* Extrait à lire:
....

Quelles typologies de projets RH

Bien que la fonction RH soit (trop) souvent considérée comme une fonction gestionnaire ou d’intendance, elle est en fait partie prenante de la quasi-totalité des transformations que connaît l’entreprise. Qu’elles concernent le business, l’organisation, les outils, les modes de fonctionnement, toutes ont un impact plus ou moins direct sur l’humain.

Qu’il s’agisse d’accompagner la création d’une nouvelle activité, de piloter la suppression d’emplois, de dématérialiser les bulletins de paie, de mettre en place l’index d’égalité professionnelle ou d’organiser la semaine de quatre jours, les sujets sont variés, de nature et d’ampleur différentes, mais ont bien en commun de se prêter à un traitement en mode projet.

Un double point de départ : un évènement déclencheur et un objectif de transformation. L’évènement déclencheur amène à la prise de conscience ou au constat d’une situation existante insatisfaisante au point de ne pouvoir perdurer. L’objectif de transformation dessine le futur souhaitable qui mettra un terme à la situation insatisfaisante. La conduite de projet pourrait donc se résumer au mode d’organisation du travail permettant de passer de l’un à l’autre.

On peut distinguer 5 grandes familles de projets RH :

  1. Les projets d’accompagnement du business comme par exemple le lancement ou l’arrêt de produits, la forte baisse du carnet de commandes, l’investissement sur un nouveau marché ou territoire,  : le volet RH, qui peut alors constituer un sous projet, portera essentiellement sur des problématiques d’emplois et compétences, de gestion de carrière, de management, de dialogue social, voire de traitement des départs individuels et collectifs.
  2. Les projets de changements organisationnels, comme par exemple une adaptation de l’organisation aux attentes marché et clients, la création ou l’intégration d’une filiale, l’acquisition ou la cession d’une entité : le volet RH, qui là aussi peut constituer un sous projet, portera d’abord sur des questions de conditions d’emploi ou d’harmonisation de statuts, mais également d’organisation et de contenu du travail, d’emplois et compétences, de dialogue social et de management ; à noter que les projets de changements organisationnels peuvent eux-mêmes être des sous-projets de projets d’accompagnement du business.

....

* Entrées extraites:
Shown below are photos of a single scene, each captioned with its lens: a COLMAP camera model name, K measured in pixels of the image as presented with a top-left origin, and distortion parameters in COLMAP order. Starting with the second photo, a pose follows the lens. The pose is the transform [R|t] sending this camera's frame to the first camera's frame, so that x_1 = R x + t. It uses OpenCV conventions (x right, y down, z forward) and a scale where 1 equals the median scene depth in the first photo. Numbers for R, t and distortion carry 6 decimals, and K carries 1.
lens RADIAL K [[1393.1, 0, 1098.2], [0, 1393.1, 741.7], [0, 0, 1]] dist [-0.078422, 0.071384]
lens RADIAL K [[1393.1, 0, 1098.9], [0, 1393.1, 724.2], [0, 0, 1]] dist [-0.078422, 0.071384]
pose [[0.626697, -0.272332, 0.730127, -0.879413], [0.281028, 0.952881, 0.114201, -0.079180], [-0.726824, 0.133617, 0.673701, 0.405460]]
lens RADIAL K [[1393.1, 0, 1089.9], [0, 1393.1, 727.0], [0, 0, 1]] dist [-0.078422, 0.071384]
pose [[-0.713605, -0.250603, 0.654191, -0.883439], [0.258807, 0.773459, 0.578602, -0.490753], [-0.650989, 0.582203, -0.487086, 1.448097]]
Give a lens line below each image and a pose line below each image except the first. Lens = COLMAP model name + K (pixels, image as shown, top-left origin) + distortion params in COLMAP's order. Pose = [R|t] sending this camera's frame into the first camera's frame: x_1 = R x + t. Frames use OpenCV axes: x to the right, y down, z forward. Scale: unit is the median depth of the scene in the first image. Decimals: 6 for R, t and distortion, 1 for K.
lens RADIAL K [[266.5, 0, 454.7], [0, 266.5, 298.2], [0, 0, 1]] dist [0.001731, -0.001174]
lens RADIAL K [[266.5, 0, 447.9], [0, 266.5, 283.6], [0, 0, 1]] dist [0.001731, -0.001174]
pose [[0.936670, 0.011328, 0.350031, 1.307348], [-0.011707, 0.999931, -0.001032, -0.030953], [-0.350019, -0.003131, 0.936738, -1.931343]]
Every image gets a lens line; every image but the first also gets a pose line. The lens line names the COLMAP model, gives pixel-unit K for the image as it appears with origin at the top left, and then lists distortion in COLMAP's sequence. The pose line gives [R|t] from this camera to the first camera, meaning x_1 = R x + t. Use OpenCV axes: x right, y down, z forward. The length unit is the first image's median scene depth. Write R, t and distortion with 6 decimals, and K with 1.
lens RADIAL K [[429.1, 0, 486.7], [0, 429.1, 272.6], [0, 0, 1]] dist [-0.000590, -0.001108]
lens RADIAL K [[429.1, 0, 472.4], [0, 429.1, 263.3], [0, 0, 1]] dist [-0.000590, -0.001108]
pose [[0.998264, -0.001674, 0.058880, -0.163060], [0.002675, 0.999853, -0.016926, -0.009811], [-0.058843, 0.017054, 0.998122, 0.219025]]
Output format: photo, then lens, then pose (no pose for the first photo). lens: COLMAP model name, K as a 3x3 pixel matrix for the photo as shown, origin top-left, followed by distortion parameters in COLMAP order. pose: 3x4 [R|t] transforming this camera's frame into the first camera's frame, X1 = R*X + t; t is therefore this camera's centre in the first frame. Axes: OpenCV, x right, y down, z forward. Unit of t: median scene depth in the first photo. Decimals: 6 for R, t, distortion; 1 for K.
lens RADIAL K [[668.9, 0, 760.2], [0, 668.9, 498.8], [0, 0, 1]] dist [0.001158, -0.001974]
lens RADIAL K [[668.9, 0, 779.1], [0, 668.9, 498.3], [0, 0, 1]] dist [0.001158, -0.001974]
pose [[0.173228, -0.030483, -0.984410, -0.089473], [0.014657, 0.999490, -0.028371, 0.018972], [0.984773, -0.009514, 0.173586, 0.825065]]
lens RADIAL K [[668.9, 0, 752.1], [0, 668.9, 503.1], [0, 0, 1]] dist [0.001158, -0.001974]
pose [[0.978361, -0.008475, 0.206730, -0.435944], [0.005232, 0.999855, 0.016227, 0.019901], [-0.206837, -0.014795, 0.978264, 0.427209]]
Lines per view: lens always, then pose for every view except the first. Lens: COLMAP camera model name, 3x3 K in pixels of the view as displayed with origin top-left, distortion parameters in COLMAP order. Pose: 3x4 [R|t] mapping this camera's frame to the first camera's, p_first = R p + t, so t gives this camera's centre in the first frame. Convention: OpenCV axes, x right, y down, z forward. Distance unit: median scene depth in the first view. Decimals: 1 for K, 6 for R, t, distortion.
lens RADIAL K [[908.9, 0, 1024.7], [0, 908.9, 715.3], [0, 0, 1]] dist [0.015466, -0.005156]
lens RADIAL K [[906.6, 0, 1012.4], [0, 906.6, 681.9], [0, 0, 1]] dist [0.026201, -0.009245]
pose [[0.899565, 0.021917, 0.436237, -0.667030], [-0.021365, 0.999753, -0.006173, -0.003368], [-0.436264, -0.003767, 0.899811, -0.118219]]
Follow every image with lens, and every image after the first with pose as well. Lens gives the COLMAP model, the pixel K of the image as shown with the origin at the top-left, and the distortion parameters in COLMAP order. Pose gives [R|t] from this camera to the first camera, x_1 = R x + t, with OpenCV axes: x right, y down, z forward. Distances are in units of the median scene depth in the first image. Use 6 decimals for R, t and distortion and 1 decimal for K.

....

* À réaliser:
[1] Selon le texte sur les projets RH, quel est le double point de départ d'un projet ?
[2] Rédigez la suite du texte sur les projets RH, en reprenant après sa dernière phrase.

* Réponses par tâche:
[1] Un évènement déclencheur et un objectif de transformation.

[2]
  3. Les projets de mise en conformité, comme par exemple la mise en place du droit à la déconnexion, l’intégration des questions environnementales dans la BDESE, la production de l’index de l’égalité professionnelle, l’alignement de pratiques sur une norme qualité, ou plus largement tous sujets portés par une évolution réglementaire : ces projets comportent quasi systématiquement un volet de conformité juridique ou normative et souvent de dialogue social, mais ils portent aussi sur une ou plusieurs dimensions de la politique RH.
  4. Les projets d’enrichissement de l’offre RH, comme par exemple la conception d’un parcours d’onboarding, l’élaboration d’un référentiel d’emplois et compétences, le déploiement d’une offre de codéveloppement, la mise en place d’un programme de cooptation, la refonte de l’entretien annuel et professionnel, la création d’un baromètre social : si ces projets sont portés par la fonction RH, ils ne peuvent se faire sans y associer les bénéficiaires, c’est-à-dire les collaborateurs et leurs managers
  5. Les projets de performance de la fonction RH, comme par exemple l’intégration de tout ou partie d’un SIRH, la digitalisation ou l’automatisation d’un processus, l’organisation d’un centre de services partagés, l’externalisation du sourcing, la spécialisation des postes par expertises : des projets qui peuvent paraître transparents voire sans valeur ajoutée directe pour les opérationnels et doivent souvent être menés sans incidence sur la qualité de service délivrée.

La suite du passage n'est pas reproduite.